Requirements:
1. Decide whether each statement below agrees with the Cotopaxi National Park guide. For each, answer yes or no and quote the words from the guide that settle it. (a) The family stayed at Tambopaxi Lodge during their visit. (b) The family reached the summit of Cotopaxi Volcano. (c) The summit of Cotopaxi Volcano reaches 5,897 meters.
2. Reproduce word for word the passage of the Cotopaxi National Park guide from "I was hiking" up to and including "out of Alabama.".
3. Carry on the Cotopaxi National Park guide, starting after its last sentence.

Text to read:
Looking for epic family travel in Ecuador? Our guide to visiting Cotopaxi National Park with kids covers hikes, wild horses, and high-altitude adventures that will inspire your next trip to the Andes.

I was hiking in Peru recently, scouting a remote trail as one of a handful of outsiders welcomed to test out a new section of the Royal Inca Trail high up in the Andes Mountains. It wasn’t exactly a family-friendly stretch of trail (yet, but it will be in a few years), so I haven’t written about it here. On the trail with me was my friend Mariyana, an avid mountain climber and adventurer, who runs a company called YOLO Dream Adventure Travel out of Alabama.
As we chatted, I mentioned that I would be traveling to Ecuador in a few months with my family. Her eyes lit up. “Will you be going to Cotopaxi?” she asked.
“Yep, we’ll be spending the night there,” I replied.
“That is the most beautiful summit that I’ve ever stood on,” she replied, staring dreamily up at the sky, as if she had transported her soul across the South American continent.
It wasn’t until dawn on day five of our Ecuador itinerary that I truly understood what she meant.
Visiting Cotopaxi National Park with Kids

After spending a few days exploring the capital of Quito and wandering the local markets of Otavalo, we drove south through the valley of the Volcanoes to Cotopaxi National Park. Now, we only had about 24 hours to explore the park before heading to Guatavita and on to the Galapagos Islands. With that kind of time constraint, there was no way that we would have the chance to reach the summit of Cotopaxi Volcano.
As it turns out, though, there are more than enough things to do in Cotopaxi National Park to fill in that time. And we were determined to experience this park to the max.
Christina, the boys (Cohen, 12, and Dylan, 10), and I set up a home base at Tambopaxi Lodge, the only accommodation outside of camping within Cotopaxi National Park, and set out on 24 hours of hiking, exploring, horseback riding, and visiting Cotopaxi National Park’s famous wild horses.
It was awesome.
About Cotopaxi National Park

Cotopaxi Volcano rises from the Ecuadorian Andes like a beacon. Its gleaming, glacier-topped summit scrapes the skies, while at its feet, wild horses spring across open páramo without a care in the world. The air within Cotopaxi National Park is thin. The base of its storied volcano sits at 3,720 meters (12,200 feet), while the summit soars up to 5,897 meters (19,347 feet). But it’s the views, rather than the altitude, that took my breath away.
Cotopaxi Volcano is one of the world’s tallest active volcanoes. Its near-perfect cone has been an ever-present fixture in the Andean landscape, looming over Incan rituals, Spanish explorers, and confounding mountaineering legends. It’s also considered by many to be among the most beautiful volcanoes on Earth.
For adventure-loving families like mine, Cotopaxi is the type of place that rewires your sense of adventure. Set against a backdrop of one of the most iconic mountains in South America, you can ride horses through grass-covered valleys, cycle through high-altitude plains where condors patrol the skies, or hike trails through fields of lava rocks. This Ecuadorian National Park balances raw wilderness with just enough accessibility to allow most families to explore the park with relative ease.

Data section:
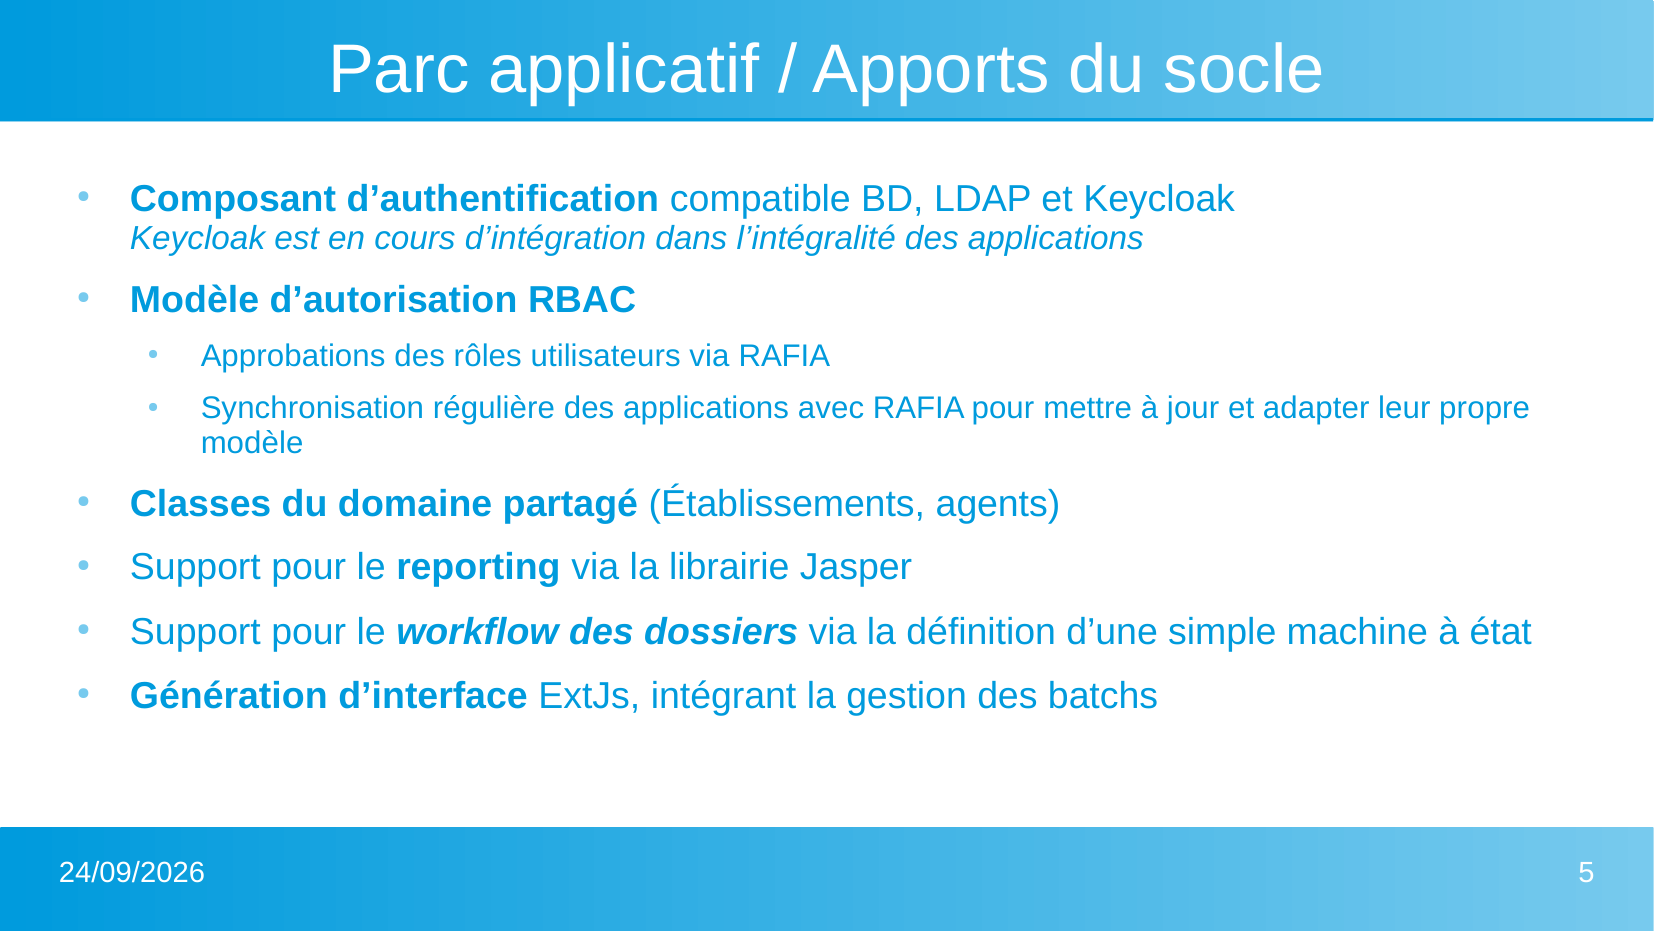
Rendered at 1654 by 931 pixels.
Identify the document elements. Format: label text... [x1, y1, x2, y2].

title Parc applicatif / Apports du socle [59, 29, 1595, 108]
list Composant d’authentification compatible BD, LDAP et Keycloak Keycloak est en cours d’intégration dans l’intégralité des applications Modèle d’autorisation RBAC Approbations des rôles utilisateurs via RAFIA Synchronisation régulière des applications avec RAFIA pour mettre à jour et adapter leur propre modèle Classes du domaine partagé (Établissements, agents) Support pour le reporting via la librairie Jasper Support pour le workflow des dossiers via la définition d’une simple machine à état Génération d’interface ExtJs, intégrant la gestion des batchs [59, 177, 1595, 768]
* * *
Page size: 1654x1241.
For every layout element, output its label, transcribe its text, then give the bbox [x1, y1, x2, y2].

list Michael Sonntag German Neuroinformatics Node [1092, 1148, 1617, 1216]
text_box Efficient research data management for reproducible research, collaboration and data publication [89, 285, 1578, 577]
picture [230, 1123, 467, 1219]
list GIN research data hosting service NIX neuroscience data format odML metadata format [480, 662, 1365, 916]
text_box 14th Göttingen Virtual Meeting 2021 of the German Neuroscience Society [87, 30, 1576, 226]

Answers by task:
1.
(a) Yes: "set up a home base at Tambopaxi Lodge"
(b) No: "there was no way that we would have the chance to reach the summit of Cotopaxi Volcano"
(c) Yes: "the summit soars up to 5,897 meters (19,347 feet)"

2.
I was hiking in Peru recently, scouting a remote trail as one of a handful of outsiders welcomed to test out a new section of the Royal Inca Trail high up in the Andes Mountains. It wasn’t exactly a family-friendly stretch of trail (yet, but it will be in a few years), so I haven’t written about it here. On the trail with me was my friend Mariyana, an avid mountain climber and adventurer, who runs a company called YOLO Dream Adventure Travel out of Alabama.

3.
Things To Do In Cotopaxi National Park for Families
Most tour operators offering summit climbs of Cotopaxi Volcano won’t accept anyone under the age of 16. With that knowledge in hand, we knew that recreating my friend’s wonder of standing on the gleaming glaciers at the volcano’s peak wasn’t going to happen for us. But even without climbing to the top, we still packed our visit to Cotopaxi National Park with a wealth of adventure.
Stay At Tambopaxi Lodge


Driving into Cotopaxi National Park, it was impossible not to notice Tambopaxi Lodge. This is the only accommodation within the park, and its red adobe facade and thatch roof help it to stand out in stark contrast to the surrounding Andean landscape.
The rooms at Tambopaxi are simple and straightforward. There are 10 rooms in the hotel, including four standard rooms in the main building and six first-class rooms in the annex. As a family of four traveling in Cotopaxi National Park, the first-class rooms were what we needed. One queen-sized bed for Christina and me, and a bunk bed for the boys.

But there’s another reason to upgrade to the first-class rooms at Tambopaxi, and that is the view.
This park sits just south of the equator, so the sun goes down fairly early, with an almost even split between day and night. But those night views of Cotopaxi Volcano under a blanket of stars are framed up perfectly from many of the rooms in the Tambopaxi annex.
In the main building, the Tambopaxi Lodge Restaurant serves up traditional Ecuadorian comfort food that helps to take the edge off the chilly nights and thin air. This is the only restaurant within Cotopaxi National Park, and they do a great job. Hearty soups, delicious fish, and alpaca steaks were all delicious. They also have a decent beer and wine menu. Just remember that the alcohol hits a little harder at this elevation.
If you’re interested in staying at Tambopaxi lodge, you can check out their current rates and availability here.
Horseback Riding Across the Páramo


Trotting through the high-altitude grasslands of Cotopaxi National Park, while wild horses galloped in the distance. That wasn’t some dream; that was my family’s reality on our second day in the park. Christina and I were up long before dawn to catch the stars and sun rise behind Cotopaxi volcano. But even that early morning couldn’t dampen our feeling of excitement about horseback riding under the towering landscape.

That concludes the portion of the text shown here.